> [Source extract]
• • •

All good points. Especially, "The price to society is just too high otherwise."


Dan Bull has built a business that depends on partnering with a business entity that is extremely nervous about DMCA violations. That doesn't give him extra protections against DMCA violations.

When Don Imus was suspended by his employer for talking about nappy-headed hos on national radio, it wasn't a violation of Imus's free speech rights.

YouTube channels seem designed more for people who want to make money from pageviews than for people who want to make righteous stands for free speech. It seems up until very recently he liked that arrangement, but now he finds out that there's no free lunch.


It's not preventing him from expressing his views. It's preventing him from using specific sequences of words, images, and/or music that have been used by other people before. He can still express the thoughts behind those in his own words if he wishes to do so.

If I want, I can write my own novel about cloning dinosaurs. I cannot simply reprint Jurassic Park without permission.


Requiring originality is far too restrictive. For example: would only Martin Luther King be allowed to express his opinion, and absolutely no-one else? No, that hardly sounds like freedom.

• • •

Data items:
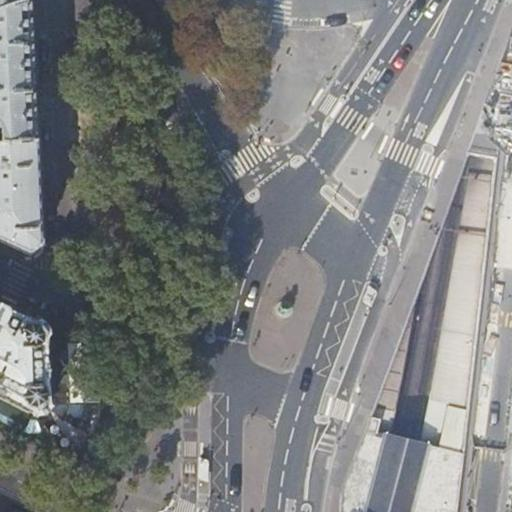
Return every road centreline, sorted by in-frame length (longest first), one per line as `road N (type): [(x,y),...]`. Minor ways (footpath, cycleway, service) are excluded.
road 1 (residential): [(66,303),(55,0)]
road 2 (primary): [(351,265),(466,0)]
road 3 (primary): [(429,0),(278,212)]
road 4 (tertiary): [(132,0),(248,180),(278,212)]
road 5 (residential): [(486,511),(511,290)]
road 6 (residential): [(66,303),(222,368)]
road 7 (primary): [(278,212),(242,289),(222,368)]
road 8 (primary): [(302,407),(351,265)]
road 9 (primary): [(222,368),(221,511)]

• • •

> [Instructions]
**A.** List every person mentioned by name in the text on copyright and free speech.
**B.** Quote the text on copyright and free speech between "YouTube channels seem" and "wishes to do so.", inclusive.
These lines have no connection to the text on copyright and free speech.

> [Answers to each task]
**A.** Dan Bull, Don Imus, Martin Luther King

**B.**
YouTube channels seem designed more for people who want to make money from pageviews than for people who want to make righteous stands for free speech. It seems up until very recently he liked that arrangement, but now he finds out that there's no free lunch.


It's not preventing him from expressing his views. It's preventing him from using specific sequences of words, images, and/or music that have been used by other people before. He can still express the thoughts behind those in his own words if he wishes to do so.